++++ Vorliegender Auszug

# Assassins Creed läuft trotz niedriger Grafikeinstellung nicht flüssig



## McMari (27. Januar 2014)

*Assassins Creed läuft trotz niedriger Grafikeinstellung nicht flüssig*

Hallo zusammen,


  ich habe mir Assassins Creed Black Flag gekauft da ich auch schon die  anderen Teile sehr gut fand und auch (wenn auch nicht mit sehr hohen  einstellungen) alle Teile mit meinem Laptop spielen konnte. Black Flag  lässt sich allerdings nicht wirklich gut spielen, ich weiß das es  hardwarelastiger ist als die Vorgänger aber gibt es für mich evtl. eine  Möglichkeit (durch Einstellungen, TuneUp Software, etc) das Spiel  ruckelfrei spielen zu können ? Wenn die Grafik darunter leidet wäre das natürlich okay für mich  hauptsache es läuft flüssig. Hier die Daten von meinem 


*Laptop:*


Prozessor Intel(R) Core(TM)2 Duo CPU T9400 @ 2.53GHz 6,2                 
  Arbeitsspeicher (RAM) 4,00 GB 6,2 
  Grafik ATI Mobility Radeon HD 3650  5,2 
  Grafik (Spiele) 2030 MB insgesamt verfügbarer Grafikspeicher 6,0 
  Primäre Festplatte 83GB frei (233GB gesamt) 5,4 
  Windows 7 Professional 
*System*

  Hersteller Dell Inc. 
  Modell Studio 1737 
  Gesamter Systemspeicher 4,00 GB RAM 
  Systemtyp 64 Bit-Betriebssystem 
  Anzahl der Prozessorkerne 2 
*Speicher*

  Gesamtgröße der Festplatte(n) 466 GB 
  Datenträgerpartition (C 83 GB frei (233 GB gesamt) 
  Datenträgerpartition (D 107 GB frei (233 GB gesamt) 
  Medienlaufwerk (E CD/DVD 
*Grafik*

  Grafikkartentyp ATI Mobility Radeon HD 3650 
  Insgesamt verfügbarer Grafikspeicher 2030 MB 
  Dedizierter Grafikspeicher 256 MB 
  Dedizierter Systemarbeitsspeicher 0 MB 
  Gemeinsam genutzter Systemspeicher 1774 MB 
  Grafikkarten-Treiberversion 8.631.0.0 
  Auflösung des primären Monitors 1920x1200 
  DirectX-Version DirectX 10 
*Netzwerk*

  Netzwerkadapter Broadcom NetLink (TM) Gigabit Ethernet 




Dankeschön schonmal im vorraus,
  Marius


----------



## Herbboy (27. Januar 2014)

++++++++

Schreiben Sie die Passage des Forenbeitrags von „Modell Studio 1737“ bis „107 GB frei (233 GB gesamt)“ neu, wobei „Datenträgerpartition“ jeweils durch „Laufwerkspartition“ ersetzt wird. Das anschließende Material ist eigenständig und hat mit dem Forenbeitrag nichts zu tun.

++++ Bereitgestelltes Material

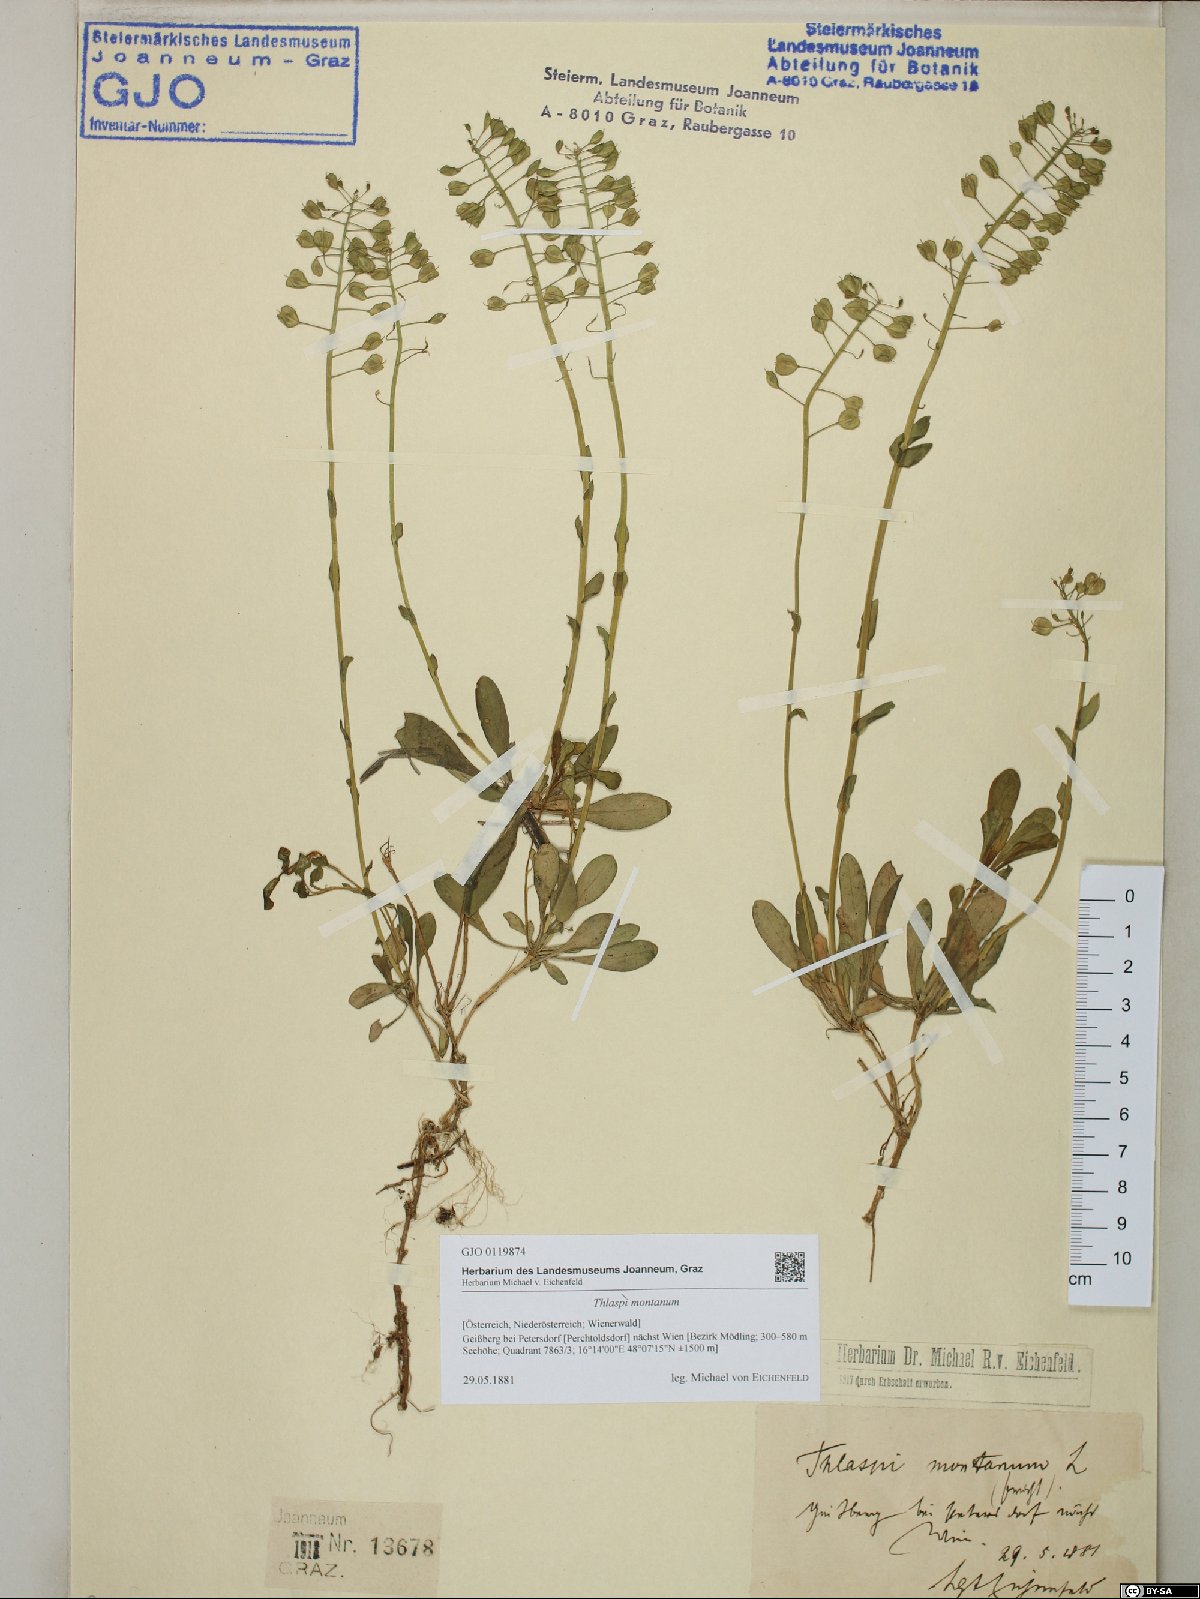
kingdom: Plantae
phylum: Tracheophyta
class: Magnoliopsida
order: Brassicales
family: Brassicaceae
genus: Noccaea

++++++++
++++ Bereitgestelltes Material

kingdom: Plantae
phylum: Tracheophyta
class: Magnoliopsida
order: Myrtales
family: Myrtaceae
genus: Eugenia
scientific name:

++++++++

(Lösung):
Modell Studio 1737 
  Gesamter Systemspeicher 4,00 GB RAM 
  Systemtyp 64 Bit-Betriebssystem 
  Anzahl der Prozessorkerne 2 
*Speicher*

  Gesamtgröße der Festplatte(n) 466 GB 
  Laufwerkspartition (C 83 GB frei (233 GB gesamt) 
  Laufwerkspartition (D 107 GB frei (233 GB gesamt)